Contemporary gay photographers seem to ally in one of two dichotomous camps: the hyper-sexualized pin-ups, appropriations of the iconic gloss and flamboyancy of vintage Playboys (though these subjects typically carry 200 pounds of muscle and leather on their back) – and the soft, younger, thoughtful men who explore their femininity and boyishness through dreary pastel tones and eased window light.
(From left to right: Ryker Allen, Michael Craft)
But whether it's pop art with bright, loud indulgences or conceptual art laced with metaphor and subtleties – whether the worship is at the altar of muscle or youth – the formalist exploration of the homosexual gaze will always be inescapably rooted in Mapplethorpe's work. Because there is massive artistic capital in doing it first, but even moreso in doing it right. Mapplethorpe accomplish both.

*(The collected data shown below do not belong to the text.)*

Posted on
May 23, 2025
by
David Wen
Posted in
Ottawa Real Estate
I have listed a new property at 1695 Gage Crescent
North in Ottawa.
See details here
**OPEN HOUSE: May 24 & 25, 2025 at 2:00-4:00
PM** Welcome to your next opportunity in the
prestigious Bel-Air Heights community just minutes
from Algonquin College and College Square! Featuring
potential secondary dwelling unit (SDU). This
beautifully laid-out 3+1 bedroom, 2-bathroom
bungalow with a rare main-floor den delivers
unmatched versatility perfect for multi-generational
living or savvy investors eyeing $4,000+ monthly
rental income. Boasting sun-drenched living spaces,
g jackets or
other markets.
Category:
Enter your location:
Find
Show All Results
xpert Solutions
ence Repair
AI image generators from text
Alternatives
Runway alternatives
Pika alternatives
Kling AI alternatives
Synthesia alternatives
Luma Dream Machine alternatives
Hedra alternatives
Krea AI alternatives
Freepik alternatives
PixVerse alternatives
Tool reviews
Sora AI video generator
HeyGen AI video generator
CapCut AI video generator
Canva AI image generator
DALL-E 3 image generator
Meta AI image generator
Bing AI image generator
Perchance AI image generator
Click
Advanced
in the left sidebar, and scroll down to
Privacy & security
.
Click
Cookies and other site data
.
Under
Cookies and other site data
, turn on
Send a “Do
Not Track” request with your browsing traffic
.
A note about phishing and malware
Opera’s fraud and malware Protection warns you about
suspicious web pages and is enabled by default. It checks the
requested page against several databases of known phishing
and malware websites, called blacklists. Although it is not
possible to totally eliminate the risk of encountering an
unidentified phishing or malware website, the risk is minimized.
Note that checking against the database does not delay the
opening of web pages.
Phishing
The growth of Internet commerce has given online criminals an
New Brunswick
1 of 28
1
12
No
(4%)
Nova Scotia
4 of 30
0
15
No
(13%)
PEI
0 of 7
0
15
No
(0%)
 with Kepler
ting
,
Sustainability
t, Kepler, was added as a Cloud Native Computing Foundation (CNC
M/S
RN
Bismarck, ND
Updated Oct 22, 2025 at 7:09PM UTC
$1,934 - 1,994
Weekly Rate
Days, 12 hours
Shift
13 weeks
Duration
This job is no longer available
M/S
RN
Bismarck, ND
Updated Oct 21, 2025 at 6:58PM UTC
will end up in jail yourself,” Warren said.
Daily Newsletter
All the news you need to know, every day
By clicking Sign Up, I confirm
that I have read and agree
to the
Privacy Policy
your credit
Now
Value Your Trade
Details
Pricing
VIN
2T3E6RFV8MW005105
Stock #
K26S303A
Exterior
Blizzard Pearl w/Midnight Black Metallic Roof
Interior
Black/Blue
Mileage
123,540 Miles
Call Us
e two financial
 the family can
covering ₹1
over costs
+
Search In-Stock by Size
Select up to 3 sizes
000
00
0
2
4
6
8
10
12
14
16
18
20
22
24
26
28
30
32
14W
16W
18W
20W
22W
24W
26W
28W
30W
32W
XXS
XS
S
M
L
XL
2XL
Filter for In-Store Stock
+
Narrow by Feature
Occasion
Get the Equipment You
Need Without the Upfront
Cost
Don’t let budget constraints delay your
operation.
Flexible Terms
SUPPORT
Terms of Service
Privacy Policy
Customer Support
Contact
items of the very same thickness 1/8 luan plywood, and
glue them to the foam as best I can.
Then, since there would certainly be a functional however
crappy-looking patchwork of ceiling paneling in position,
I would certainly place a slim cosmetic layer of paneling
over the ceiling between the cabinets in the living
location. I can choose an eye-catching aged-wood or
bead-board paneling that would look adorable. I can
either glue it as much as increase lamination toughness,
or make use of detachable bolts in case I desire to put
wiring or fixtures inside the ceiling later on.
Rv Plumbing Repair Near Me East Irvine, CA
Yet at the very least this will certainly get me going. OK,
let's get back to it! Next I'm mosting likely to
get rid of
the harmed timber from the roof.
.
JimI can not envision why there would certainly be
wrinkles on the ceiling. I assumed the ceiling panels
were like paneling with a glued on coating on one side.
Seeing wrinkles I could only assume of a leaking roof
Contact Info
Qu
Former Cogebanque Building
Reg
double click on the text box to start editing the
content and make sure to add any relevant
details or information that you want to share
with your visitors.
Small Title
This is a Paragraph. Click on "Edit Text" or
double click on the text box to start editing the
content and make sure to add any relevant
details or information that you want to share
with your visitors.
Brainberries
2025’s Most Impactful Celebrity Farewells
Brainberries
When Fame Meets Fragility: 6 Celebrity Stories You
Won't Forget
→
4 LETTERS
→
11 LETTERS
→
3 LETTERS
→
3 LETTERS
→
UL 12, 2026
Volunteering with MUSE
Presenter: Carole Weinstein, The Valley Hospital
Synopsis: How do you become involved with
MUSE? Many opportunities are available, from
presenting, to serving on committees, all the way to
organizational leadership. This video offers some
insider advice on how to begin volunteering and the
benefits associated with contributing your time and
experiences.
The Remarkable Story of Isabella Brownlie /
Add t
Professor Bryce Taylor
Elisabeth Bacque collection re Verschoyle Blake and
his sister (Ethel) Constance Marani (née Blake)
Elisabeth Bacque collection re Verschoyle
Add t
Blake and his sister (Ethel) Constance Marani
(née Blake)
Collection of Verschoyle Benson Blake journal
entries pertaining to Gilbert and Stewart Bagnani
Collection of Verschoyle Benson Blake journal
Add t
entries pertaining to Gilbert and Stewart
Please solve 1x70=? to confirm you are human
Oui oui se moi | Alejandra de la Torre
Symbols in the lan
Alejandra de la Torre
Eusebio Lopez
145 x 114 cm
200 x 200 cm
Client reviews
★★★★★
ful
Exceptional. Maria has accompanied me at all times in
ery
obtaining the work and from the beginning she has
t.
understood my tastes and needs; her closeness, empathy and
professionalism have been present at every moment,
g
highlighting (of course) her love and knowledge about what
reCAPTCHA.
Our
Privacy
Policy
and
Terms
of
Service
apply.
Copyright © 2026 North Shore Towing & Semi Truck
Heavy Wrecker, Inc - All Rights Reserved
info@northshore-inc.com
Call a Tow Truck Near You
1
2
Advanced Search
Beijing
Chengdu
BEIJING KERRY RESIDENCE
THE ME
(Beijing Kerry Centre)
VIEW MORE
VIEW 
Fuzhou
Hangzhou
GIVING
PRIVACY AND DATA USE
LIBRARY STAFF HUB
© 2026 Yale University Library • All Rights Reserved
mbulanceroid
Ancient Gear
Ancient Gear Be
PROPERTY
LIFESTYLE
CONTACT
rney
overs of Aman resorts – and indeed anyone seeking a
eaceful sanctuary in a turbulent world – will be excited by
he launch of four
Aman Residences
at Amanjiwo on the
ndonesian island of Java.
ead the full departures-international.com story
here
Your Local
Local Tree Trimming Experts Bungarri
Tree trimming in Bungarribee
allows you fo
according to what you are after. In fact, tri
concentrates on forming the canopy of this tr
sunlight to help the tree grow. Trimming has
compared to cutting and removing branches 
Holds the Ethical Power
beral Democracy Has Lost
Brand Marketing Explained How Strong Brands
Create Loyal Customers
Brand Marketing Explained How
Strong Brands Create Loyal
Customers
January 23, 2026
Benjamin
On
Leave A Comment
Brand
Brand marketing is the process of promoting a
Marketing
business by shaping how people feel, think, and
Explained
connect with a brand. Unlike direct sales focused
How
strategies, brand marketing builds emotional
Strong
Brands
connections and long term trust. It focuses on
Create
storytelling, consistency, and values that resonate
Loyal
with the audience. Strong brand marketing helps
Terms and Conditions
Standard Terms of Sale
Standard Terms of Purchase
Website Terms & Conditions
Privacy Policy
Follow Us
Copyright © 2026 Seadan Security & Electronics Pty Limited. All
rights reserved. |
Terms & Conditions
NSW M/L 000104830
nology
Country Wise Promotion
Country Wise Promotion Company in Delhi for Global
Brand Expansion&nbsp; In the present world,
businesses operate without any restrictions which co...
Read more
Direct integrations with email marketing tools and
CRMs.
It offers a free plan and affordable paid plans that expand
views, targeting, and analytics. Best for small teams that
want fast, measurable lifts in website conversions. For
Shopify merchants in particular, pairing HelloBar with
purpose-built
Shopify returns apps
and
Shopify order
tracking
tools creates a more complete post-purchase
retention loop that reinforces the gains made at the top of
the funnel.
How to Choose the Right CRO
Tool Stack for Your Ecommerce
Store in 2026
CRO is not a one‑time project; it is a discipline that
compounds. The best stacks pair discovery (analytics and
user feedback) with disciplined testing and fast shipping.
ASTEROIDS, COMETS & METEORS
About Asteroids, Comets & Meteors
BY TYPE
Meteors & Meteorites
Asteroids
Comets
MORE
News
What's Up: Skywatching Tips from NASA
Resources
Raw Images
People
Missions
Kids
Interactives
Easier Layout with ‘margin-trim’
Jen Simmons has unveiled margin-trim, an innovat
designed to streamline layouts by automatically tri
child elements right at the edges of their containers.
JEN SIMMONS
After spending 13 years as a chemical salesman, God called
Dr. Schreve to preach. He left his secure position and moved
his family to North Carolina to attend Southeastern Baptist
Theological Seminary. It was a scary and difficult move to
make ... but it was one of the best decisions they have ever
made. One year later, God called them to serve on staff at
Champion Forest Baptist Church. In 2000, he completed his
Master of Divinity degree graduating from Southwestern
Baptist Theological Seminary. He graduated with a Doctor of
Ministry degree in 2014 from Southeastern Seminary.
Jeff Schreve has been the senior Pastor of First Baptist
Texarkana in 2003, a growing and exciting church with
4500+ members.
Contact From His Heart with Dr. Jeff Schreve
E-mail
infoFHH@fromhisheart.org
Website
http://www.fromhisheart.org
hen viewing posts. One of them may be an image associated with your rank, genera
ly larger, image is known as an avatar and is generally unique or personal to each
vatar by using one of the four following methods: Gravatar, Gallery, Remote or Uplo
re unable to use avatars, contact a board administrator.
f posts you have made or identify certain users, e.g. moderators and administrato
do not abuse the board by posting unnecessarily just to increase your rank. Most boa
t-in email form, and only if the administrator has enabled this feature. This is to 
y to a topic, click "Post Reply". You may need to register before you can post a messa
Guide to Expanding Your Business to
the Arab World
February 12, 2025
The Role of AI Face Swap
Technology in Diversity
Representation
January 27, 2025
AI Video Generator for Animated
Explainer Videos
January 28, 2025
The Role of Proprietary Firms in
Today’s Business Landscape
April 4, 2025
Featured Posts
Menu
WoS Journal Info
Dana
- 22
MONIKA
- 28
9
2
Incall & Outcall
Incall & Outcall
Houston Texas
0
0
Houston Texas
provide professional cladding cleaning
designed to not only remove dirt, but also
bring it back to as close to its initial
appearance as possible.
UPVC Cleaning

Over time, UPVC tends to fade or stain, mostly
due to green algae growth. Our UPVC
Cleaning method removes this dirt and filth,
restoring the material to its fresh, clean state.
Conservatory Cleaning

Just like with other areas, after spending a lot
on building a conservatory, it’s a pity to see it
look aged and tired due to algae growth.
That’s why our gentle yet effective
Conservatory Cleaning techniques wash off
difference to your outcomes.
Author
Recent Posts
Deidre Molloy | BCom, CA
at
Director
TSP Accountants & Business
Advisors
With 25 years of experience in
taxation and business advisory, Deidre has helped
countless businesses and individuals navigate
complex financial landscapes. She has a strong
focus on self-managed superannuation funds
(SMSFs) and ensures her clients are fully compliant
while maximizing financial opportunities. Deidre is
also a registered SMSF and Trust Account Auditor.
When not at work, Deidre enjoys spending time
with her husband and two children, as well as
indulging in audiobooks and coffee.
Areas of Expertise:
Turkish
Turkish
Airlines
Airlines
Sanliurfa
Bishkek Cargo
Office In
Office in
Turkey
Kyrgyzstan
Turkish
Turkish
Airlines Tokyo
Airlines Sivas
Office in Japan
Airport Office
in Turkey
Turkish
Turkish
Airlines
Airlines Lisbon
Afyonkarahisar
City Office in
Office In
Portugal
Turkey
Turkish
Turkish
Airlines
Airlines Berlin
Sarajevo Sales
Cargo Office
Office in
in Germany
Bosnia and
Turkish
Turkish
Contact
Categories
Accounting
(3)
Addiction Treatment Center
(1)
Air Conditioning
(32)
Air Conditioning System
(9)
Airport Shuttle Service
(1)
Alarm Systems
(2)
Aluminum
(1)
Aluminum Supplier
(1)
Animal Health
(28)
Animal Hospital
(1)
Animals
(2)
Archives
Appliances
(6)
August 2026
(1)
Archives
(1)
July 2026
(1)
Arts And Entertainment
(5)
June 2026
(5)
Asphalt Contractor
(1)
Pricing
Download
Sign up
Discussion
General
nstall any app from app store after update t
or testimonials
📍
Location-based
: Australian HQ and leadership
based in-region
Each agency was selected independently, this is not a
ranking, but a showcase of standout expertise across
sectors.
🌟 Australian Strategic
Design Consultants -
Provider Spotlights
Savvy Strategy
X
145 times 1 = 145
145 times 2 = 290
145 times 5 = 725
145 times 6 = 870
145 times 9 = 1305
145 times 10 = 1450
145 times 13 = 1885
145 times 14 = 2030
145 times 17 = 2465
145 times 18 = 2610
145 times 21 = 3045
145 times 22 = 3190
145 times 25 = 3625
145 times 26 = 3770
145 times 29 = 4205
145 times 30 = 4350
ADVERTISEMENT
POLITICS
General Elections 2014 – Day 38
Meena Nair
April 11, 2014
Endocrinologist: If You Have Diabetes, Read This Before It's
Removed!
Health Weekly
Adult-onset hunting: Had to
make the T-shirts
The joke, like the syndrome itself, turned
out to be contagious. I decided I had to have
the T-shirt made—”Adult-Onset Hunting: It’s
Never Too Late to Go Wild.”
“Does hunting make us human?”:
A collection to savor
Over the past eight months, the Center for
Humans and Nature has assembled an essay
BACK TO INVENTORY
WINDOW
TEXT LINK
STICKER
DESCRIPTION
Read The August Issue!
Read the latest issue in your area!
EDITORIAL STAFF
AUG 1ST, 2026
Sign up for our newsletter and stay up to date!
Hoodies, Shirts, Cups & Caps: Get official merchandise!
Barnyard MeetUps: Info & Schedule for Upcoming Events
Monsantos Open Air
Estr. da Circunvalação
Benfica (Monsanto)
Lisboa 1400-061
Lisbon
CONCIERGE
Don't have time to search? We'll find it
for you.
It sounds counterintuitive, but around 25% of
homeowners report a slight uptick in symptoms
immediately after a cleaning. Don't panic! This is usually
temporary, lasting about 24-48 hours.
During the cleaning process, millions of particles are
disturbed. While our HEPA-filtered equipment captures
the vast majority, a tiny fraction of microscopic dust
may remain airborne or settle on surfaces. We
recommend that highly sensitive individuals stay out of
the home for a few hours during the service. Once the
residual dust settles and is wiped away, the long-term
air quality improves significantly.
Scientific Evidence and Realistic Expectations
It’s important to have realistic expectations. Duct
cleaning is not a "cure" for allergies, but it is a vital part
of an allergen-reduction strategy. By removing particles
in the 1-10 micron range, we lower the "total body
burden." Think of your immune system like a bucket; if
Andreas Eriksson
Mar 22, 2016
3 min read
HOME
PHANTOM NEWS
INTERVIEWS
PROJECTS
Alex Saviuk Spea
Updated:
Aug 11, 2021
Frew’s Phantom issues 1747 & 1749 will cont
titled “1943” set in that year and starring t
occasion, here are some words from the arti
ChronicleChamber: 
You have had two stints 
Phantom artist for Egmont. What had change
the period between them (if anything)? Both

Analysis and theory aside, the charm of Mapplethorpe's photography is that it can be seen by queer people as a dog whistle. Imagery that challenged or intimidated the laymen – the brandished threat of bright, shiny weapons corroborated by contorted muscles and aroused red cocks – was read in an entirely different alphabet to a queer audience.
For Mapplethorpe's voyeurs, those many straight art critics and sophisticated vultures to the underbelly of New York, Mappelthorpe was a brazen formalist-cum-shock artist. But to his own community, he validated their common degeneracy with the gentle sophistication that only a talented artist could afford – flying just below the radar, to his queer family, seeing Mapplethorpe's work celebrated by the elites meant having bareback sex on display in the Met. An inside joke, an honor, and a victory.
And therein lies the brilliance of his ruthless careerism and legacy. In creating art solely for himself, Mapplethorpe substantiated his social climbing with what could be called artistic honesty – art that effortlessly straddled a sexual dichotomy, a class dichotomy. Never pandering, never a gay Uncle Tom. His art evolved, it commodified, but his visual language remained rooted in the magic and perverse intensity of a wholly queer and dangerous life.
This Warholian disposition – a shotgun marriage of business and art, speaking truths from both sides of his mouth – cements his status immortally as both a cult queer icon and a celebrated master of the arts.